The anti-abortion activist further contends that comments Orrick made during a May 25 hearing show his bias against Daleiden. The judge stated that Daleiden would be “well advised . . . that he is obligated to follow the Court’s orders not try to skate around them and cause real harm to human beings.”

The implication that Daleiden is seeking to “cause real harm to human beings” revealed the judge’s prejudice and belief that Daleiden is “an evil person who intentionally seeks to harm others,” Daleiden argues in his motion.

Daleiden also claims that Orrick’s wife added an “I stand with Planned Parenthood” stamp on her Facebook profile picture in 2015 and “liked” Facebook posts by the National Abortion Rights Action League and “Keep America Pro-Choice,” which publicly opposed Daleiden and his group.

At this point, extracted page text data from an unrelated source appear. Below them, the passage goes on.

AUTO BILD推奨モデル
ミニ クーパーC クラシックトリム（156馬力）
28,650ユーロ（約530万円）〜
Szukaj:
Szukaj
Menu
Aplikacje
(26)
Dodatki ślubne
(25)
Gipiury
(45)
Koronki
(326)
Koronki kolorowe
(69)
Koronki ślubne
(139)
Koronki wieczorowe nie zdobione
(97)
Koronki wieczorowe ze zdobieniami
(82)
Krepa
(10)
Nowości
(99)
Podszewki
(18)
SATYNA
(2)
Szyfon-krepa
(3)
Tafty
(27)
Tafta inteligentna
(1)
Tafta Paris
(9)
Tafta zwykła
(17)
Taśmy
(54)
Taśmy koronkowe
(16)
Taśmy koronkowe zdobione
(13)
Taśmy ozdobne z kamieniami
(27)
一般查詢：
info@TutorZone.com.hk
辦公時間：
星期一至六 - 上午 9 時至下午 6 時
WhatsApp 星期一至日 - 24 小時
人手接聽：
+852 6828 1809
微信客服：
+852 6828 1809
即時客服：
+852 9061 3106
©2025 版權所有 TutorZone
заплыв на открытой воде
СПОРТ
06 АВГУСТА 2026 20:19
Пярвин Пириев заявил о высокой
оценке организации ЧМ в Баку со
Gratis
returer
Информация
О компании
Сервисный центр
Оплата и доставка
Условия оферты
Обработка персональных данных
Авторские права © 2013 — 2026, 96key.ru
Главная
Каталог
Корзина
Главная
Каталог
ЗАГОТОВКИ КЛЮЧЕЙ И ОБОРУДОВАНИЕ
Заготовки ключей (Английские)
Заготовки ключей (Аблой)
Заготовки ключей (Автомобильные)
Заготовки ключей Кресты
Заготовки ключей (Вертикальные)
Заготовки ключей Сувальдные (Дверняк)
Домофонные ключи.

“There is considerably more than the ‘slightest chance’ that Judge Orrick’s associations and the publicly-held opinions of his wife, expressed together with a profile photo featuring not only Mrs. Orrick but also Judge Orrick, ‘could taint the public’s perception of the fairness of the outcome,’” Daleiden concludes in his motion to disqualify the judge.

The National Abortion Federation first sued Daleiden and his group in July 2015, claiming the defendants posed as a fake biomedical company to infiltrate and secretly record a 2014 annual meeting, despite having signed confidentiality agreements. Orrick immediately issued a temporary restraining order barring publication of the secret recordings.

In February 2016, Orrick granted a permanent injunction banning disclosure of the videos. Orrick found the safety and privacy of the federation’s members outweighed the center’s First Amendment right to disclose information obtained under false pretenses. The Ninth Circuit upheld his ruling in March.

Last month, Daleiden’s attorneys posted links to the banned videos along with the names of secretly taped abortion providers on their website. The names and videos were presented as evidence to support Daleiden’s challenge against 15 felony charges he faces in San Francisco Superior Court for a conspiracy to invade privacy.

Orrick responded by issuing an order to show cause why Daleiden and his attorneys, Steve Cooley and Brentford Ferreira, should not be held in contempt of court.

In a court filing submitted last week, the National Abortion Federation urged Orrick to sanction Daleiden and his attorneys for “willful violations” and to refer them to the U.S. Attorney for criminal prosecution.

The disclosure of the banned videos and names of abortion providers has prompted a security crisis for the federation, according to its June 1 response to Orrick’s order to show cause.

“[The federation] is now witnessing in real time a similar spike in incidents of harassment and intimidation that presaged the murders at a NAF-member clinic in Colorado,” the federation stated in its filing, referring to the November 2015 shooting at a Planned Parenthood clinic in Colorado Springs that killed three people and injured nine.

“NAF’s security staff and senior members of the organization have been diverted to deal with the latest crisis to protect their members,” the federation continued. “The safety risk to NAF’s members is real and ongoing.”

A hearing on the order to show cause why Daleiden and his attorneys should not be held in contempt was scheduled for June 14. However, Orrick issued an order on Thursday saying he will “issue no further decisions in this case” until the motion for disqualification is decided by a randomly assigned judge.

Orrick said he would follow the rules and have the motion referred to another judge, even though he has concerns about whether the timing of the motion’s filing is “simply an attempt to delay the resolution” of the contempt charges, especially since it was filed “over two years after the case had been pending before me and four court days before an Order To Show Cause Re Contempt hearing.”

Daleiden’s attorneys Catherine Short and Charles LiMandri did not immediately respond to phone calls seeking comment Thursday morning.